Monday, December 11, 2023

Ben Meyerson, Seguiriyas

 

Tekiah Gedolah

Wind through the ram’s horn. Bone-stench,
a blast from the varicose canal. Stillness
slants the swaying crowd—I await the lengthened
tone even once it spills into my ears:
the breath is sapped of air before it ever fills,
stretched and pale to be preserved, dead but not—
time is a leech that lets the note like blood,
a year milked out into the swollen abdomen of history,
its woolen pulse that ebbs from organs out to breath
and back, our corner of Toronto in a holding pattern
of sleep cars, finery, forgetting. Blithe assurance
that we are special. Wind through the horn.
The call, a muscle wrenched beyond
its axis of return. Time is a leech.

I’m intrigued by this full-length debut by poet Ben Meyerson, a poet who currently splits his time between Canada and Spain, the collection Seguiriyas (Boston MA/Chicago IL: Black Ocean, 2023). Following on the heels of four poetry chapbooks—In a Past Life (The Alfred Gustav Press, 2016), Holcocene (Kelsay Books, 2019), An Ecology of the Void (above/ground press, 2019) and Near Enough (Seven Kitchens Press, 2023)—Seguiriyas is expansive and ambitious: composed around a particular musical structure, one with deep cultural ties to the Gitanos (the Romani population) of Andalusia. To close the three-page “Al Cante,” he writes: “To live is to be buoyed / without knowledge of the buoyancy: // a cry that gives and refuses to give. // A cry that accompanies the cry.”

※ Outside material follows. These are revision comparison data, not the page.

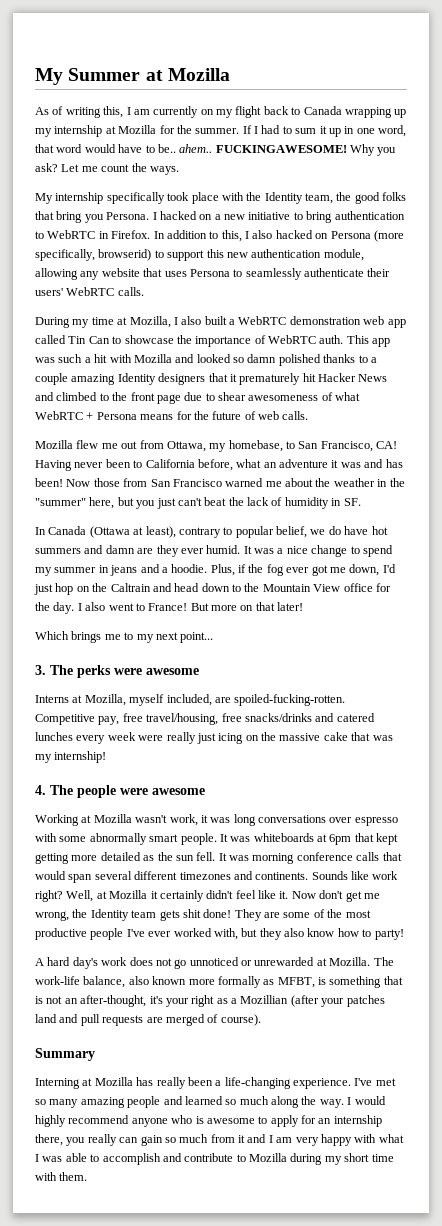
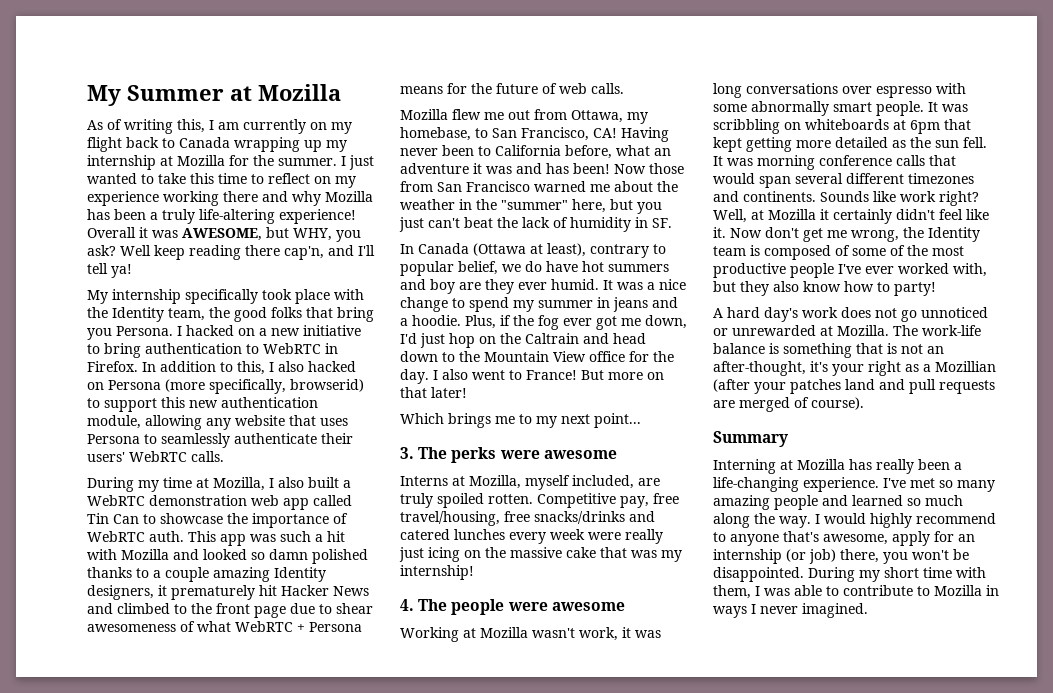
[242,125,406,137] [35,144,397,156] [35,163,179,175] If I had to sum it up in one word, that word would have to be.. ahem.. FUCKINGAWESOME! Why you ask? Let me count the ways. -> [341,155,374,170] [87,173,356,188] [87,191,373,206] [87,209,356,224] [87,227,361,242] [87,245,375,260] [87,263,132,278] I just wanted to take this time to reflect on my experience working there and why Mozilla has been a truly life-altering experience! Overall it was AWESOME, but WHY, you ask? Well keep reading there cap'n, and I'll tell ya!
[158,373,228,385] designers that -> [87,585,154,600] designers,
[105,545,135,554] damn -> [430,279,455,294] boy
[234,694,346,706] spoiled-fucking-rotten. -> [400,493,533,508] truly spoiled rotten.
(251, 839) none -> [713,119,801,134] scribbling on
[159,909,280,921] gets shit done! They are -> [750,245,850,260] is composed of
[83,976,315,988] balance, also known more formally as MFBT, -> [713,343,765,354] balance
[131,1115,382,1127] [35,1134,404,1146] anyone who is awesome to apply for an internship there, you really can gain so much from it and I am very happy with what -> [713,531,975,546] [713,549,969,564] [713,567,986,582] [713,585,751,599] to anyone that's awesome, apply for an internship (or job) there, you won't be disappointed. During my short time with them,
[102,1153,182,1165] accomplish and -> (839, 591) none
[290,1153,394,1165] [35,1172,88,1181] during my short time with them. -> [986,585,999,596] [713,603,868,618] in ways I never imagined.

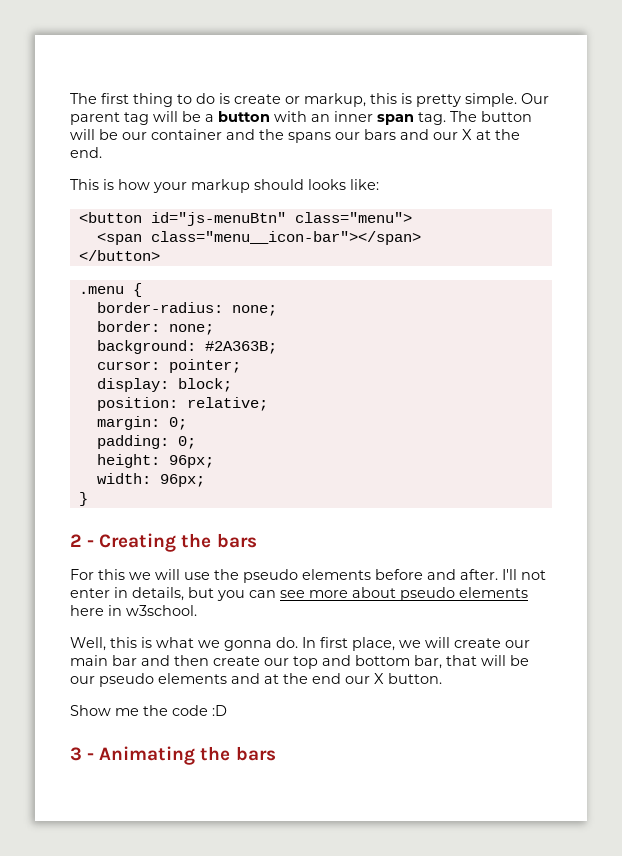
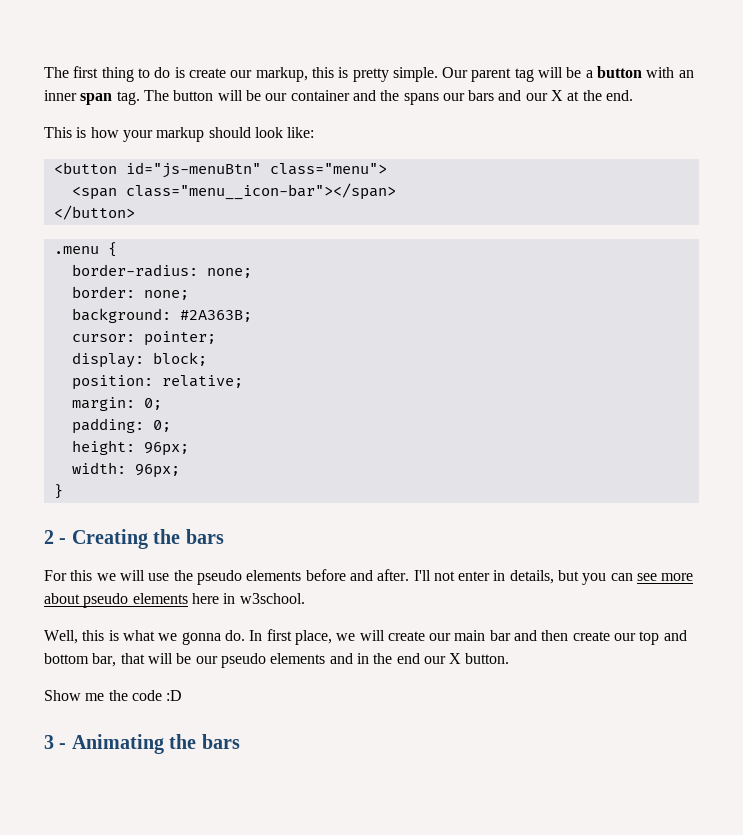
[285,96,300,104] or -> [230,70,253,78] our
[308,179,346,190] looks -> [254,127,283,138] look
[264,674,279,684] at -> [356,653,369,664] in

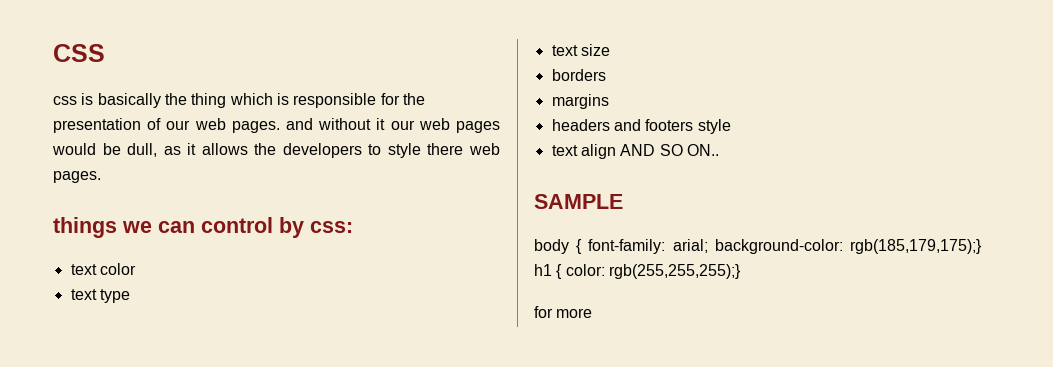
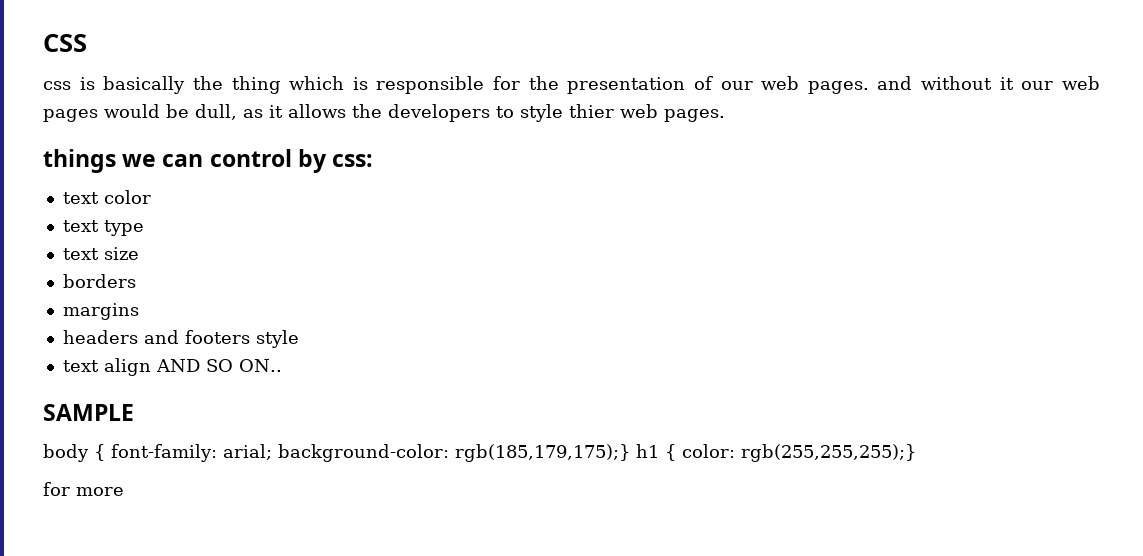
[427,143,464,155] there -> [569,104,614,118] thier

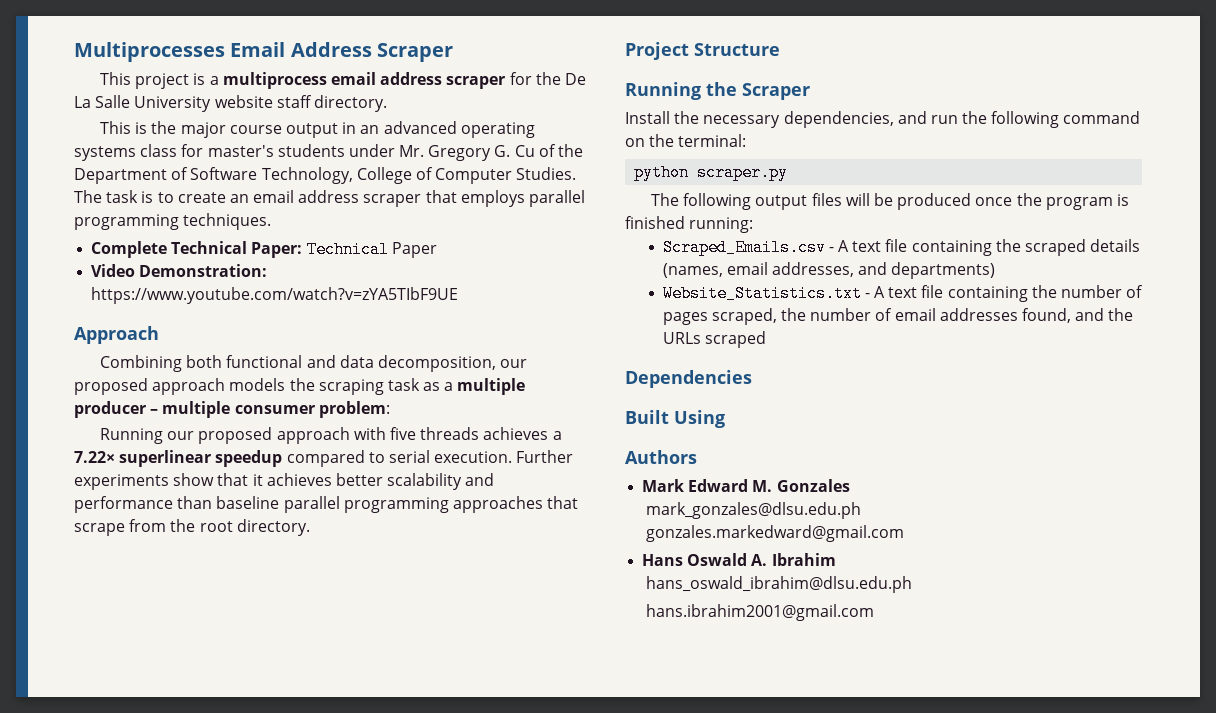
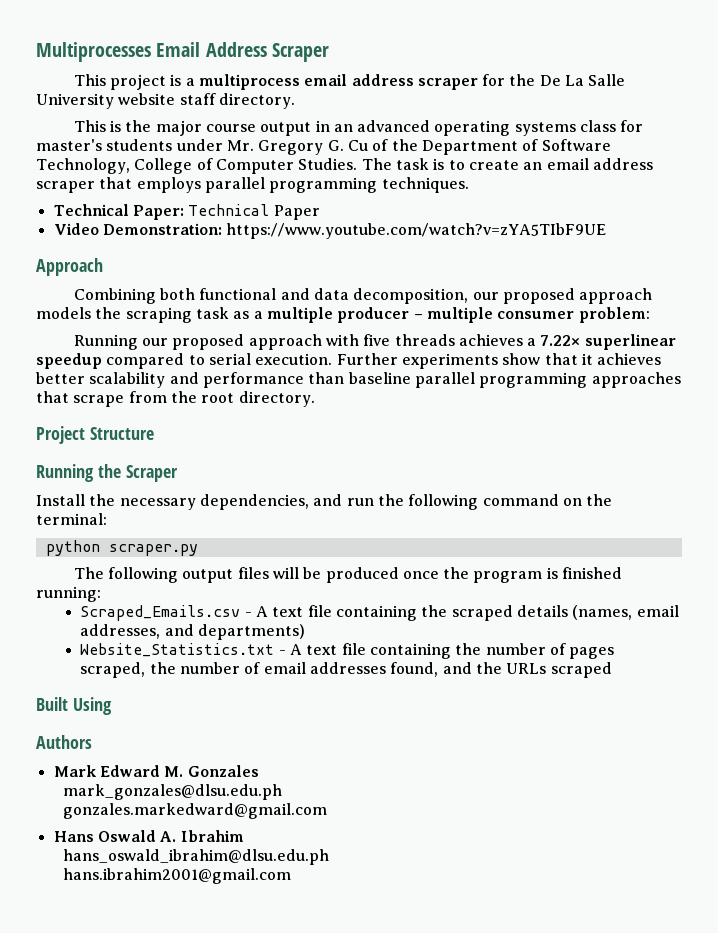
[91,241,168,258] Complete -> (469, 185) none
[625,370,752,388] // Dependencies -> (612, 670) none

As his “Author’s Note” offers, the “Seguiriyas” of his title “is derived from the flamenco palo (or ‘song form’) of the same name.” Structured with opening poem “Close” and closing poem “Open,” with four numbered sections of poems in between, Meyerson composes an assemblage of poems that fit together as thoughtfully as individual puzzle pieces, or possibly a quilt, all assembled through and around the larger musical structure of the song form. “Take dawn and make it a hinge,” he writes, to open the poem “Daybreak Translation,” “as if night is a shutter to be tugged / up or down / in the talons of a rock dove, pulled / from above, where the pulsation of wingtips / warps air into pillars banished sharp / against the empyrean cliff, whose summit / is a vertex in the fold / of a face averting.” The poems write elements around and through the large subject of placement, displacement and history—a perspective from and a tether between his Toronto upbringing to larger conversations around diaspora—and how cultural memory is held, passed on and preserved. His opening “Author’s Note” goes on to write:

The seguiriyas palo is known to draw on solemn subject matter— poverty, displacement, incarceration, mistreatment, and lost love are among the most commonly recurring themes across the extant collection of traditional lyrics, which have emerged out of the historical memory, social life and material conditions of the Gitano community in the Iberian Peninsula. Though the vast majority of flamenco’s oldest lyrics within palos such as the siguiriya and the soleá (another fundamental song form in the tradition) can only be dated back to the eighteenth and nineteenth centuries, they often showcase an awareness of events in Andalusia that occurred centuries prior, detailing aestheticized interactions with Muslims and Moriscos, who were formally expelled from Spain in 1609, making reference to the historical presence of Jews, who were expelled in 1492, and alluding to the heavily discriminatory policies that the central authorities imposed against the Gitano population between 1499 and 1783, which led to waves of incarceration and the forcible conscription of many Gitano men as rowers in the galleys that carried out the state’s imperial affairs.